Saved data entries →
● ● ● ●
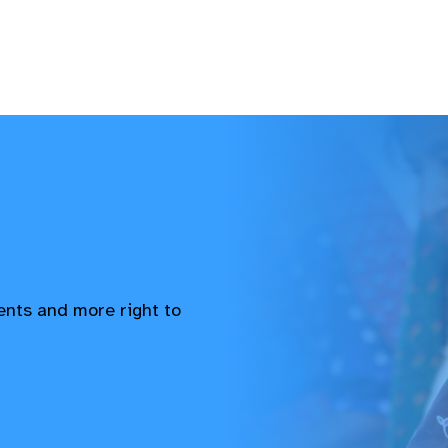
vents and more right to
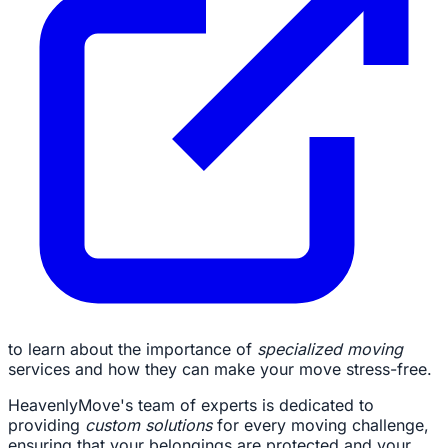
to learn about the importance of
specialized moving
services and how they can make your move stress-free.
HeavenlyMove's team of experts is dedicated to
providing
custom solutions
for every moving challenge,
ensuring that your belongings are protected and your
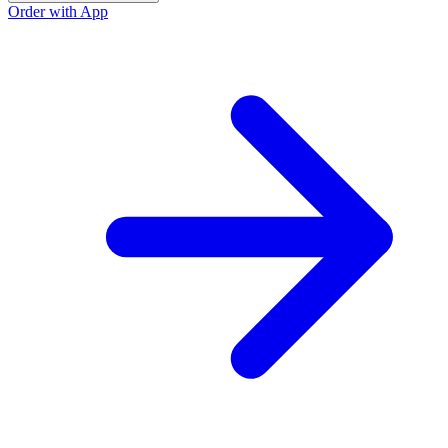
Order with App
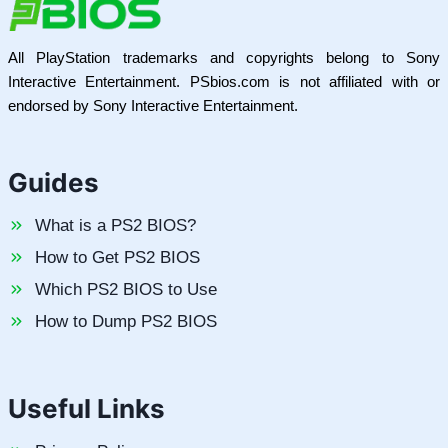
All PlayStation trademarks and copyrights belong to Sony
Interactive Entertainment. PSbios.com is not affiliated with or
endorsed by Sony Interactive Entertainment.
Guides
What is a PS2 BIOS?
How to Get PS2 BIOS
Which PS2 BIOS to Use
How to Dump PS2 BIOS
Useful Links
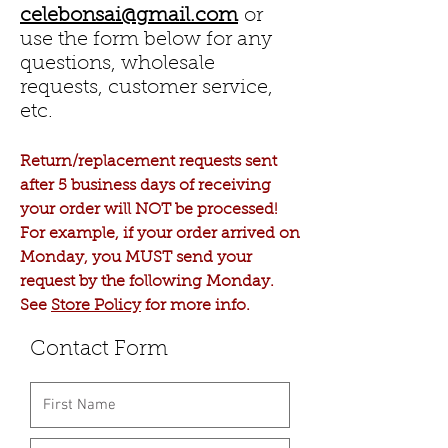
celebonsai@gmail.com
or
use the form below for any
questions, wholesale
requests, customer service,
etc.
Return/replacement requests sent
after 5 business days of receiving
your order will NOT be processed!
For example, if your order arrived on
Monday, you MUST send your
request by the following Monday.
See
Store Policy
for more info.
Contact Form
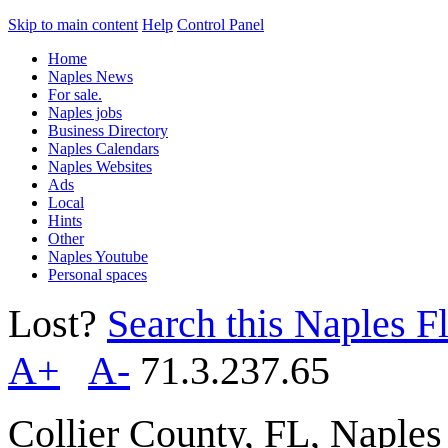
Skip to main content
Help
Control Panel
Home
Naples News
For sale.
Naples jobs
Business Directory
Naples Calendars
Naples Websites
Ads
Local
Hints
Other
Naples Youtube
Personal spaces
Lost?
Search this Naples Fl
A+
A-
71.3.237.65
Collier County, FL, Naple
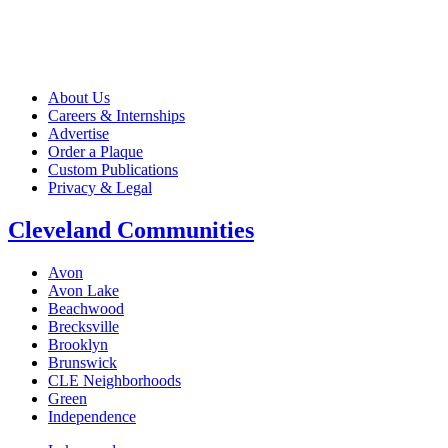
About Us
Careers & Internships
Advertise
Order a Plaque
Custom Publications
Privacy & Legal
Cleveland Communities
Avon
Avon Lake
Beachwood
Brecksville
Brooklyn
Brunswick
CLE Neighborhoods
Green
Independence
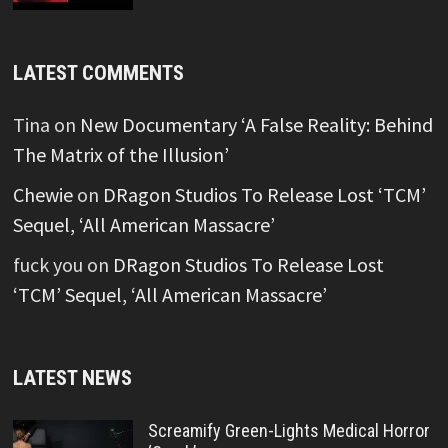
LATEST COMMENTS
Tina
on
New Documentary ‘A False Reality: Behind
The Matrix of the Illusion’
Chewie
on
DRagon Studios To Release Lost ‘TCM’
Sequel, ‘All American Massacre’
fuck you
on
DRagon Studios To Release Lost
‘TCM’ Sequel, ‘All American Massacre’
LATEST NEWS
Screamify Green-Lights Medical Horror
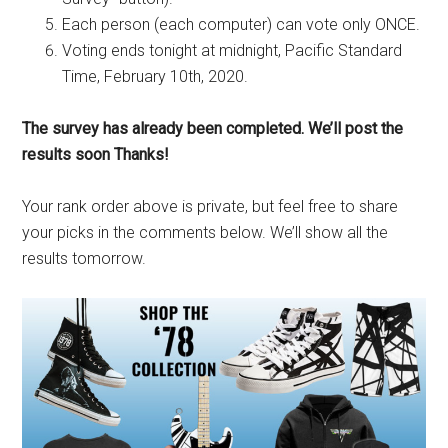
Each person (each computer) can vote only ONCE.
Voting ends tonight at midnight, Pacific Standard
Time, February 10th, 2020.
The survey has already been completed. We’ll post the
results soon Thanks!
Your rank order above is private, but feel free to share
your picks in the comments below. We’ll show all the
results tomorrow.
● ● ● ●
WHAT THIS TASK INVOLVES →
Reproduce the material with "PS2 BIOS" renamed to "PlayStation 2 BIOS" wherever it occurs, changing nothing else, and omit the pictures.

OUTPUT FOR THIS TASK →
vents and more right to
to learn about the importance of
specialized moving
services and how they can make your move stress-free.
HeavenlyMove's team of experts is dedicated to
providing
custom solutions
for every moving challenge,
ensuring that your belongings are protected and your
Order with App
All PlayStation trademarks and copyrights belong to Sony
Interactive Entertainment. PSbios.com is not affiliated with or
endorsed by Sony Interactive Entertainment.
Guides
What is a PlayStation 2 BIOS?
How to Get PlayStation 2 BIOS
Which PlayStation 2 BIOS to Use
How to Dump PlayStation 2 BIOS
Useful Links
celebonsai@gmail.com
or
use the form below for any
questions, wholesale
requests, customer service,
etc.
Return/replacement requests sent
after 5 business days of receiving
your order will NOT be processed!
For example, if your order arrived on
Monday, you MUST send your
request by the following Monday.
See
Store Policy
for more info.
Contact Form
Skip to main content
Help
Control Panel
Home
Naples News
For sale.
Naples jobs
Business Directory
Naples Calendars
Naples Websites
Ads
Local
Hints
Other
Naples Youtube
Personal spaces
Lost?
Search this Naples Fl
A+
A-
71.3.237.65
Collier County, FL, Naple
About Us
Careers & Internships
Advertise
Order a Plaque
Custom Publications
Privacy & Legal
Cleveland Communities
Avon
Avon Lake
Beachwood
Brecksville
Brooklyn
Brunswick
CLE Neighborhoods
Green
Independence
LATEST COMMENTS
Tina
on
New Documentary ‘A False Reality: Behind
The Matrix of the Illusion’
Chewie
on
DRagon Studios To Release Lost ‘TCM’
Sequel, ‘All American Massacre’
fuck you
on
DRagon Studios To Release Lost
‘TCM’ Sequel, ‘All American Massacre’
LATEST NEWS
Screamify Green-Lights Medical Horror
Each person (each computer) can vote only ONCE.
Voting ends tonight at midnight, Pacific Standard
Time, February 10th, 2020.
The survey has already been completed. We’ll post the
results soon Thanks!
Your rank order above is private, but feel free to share
your picks in the comments below. We’ll show all the
results tomorrow.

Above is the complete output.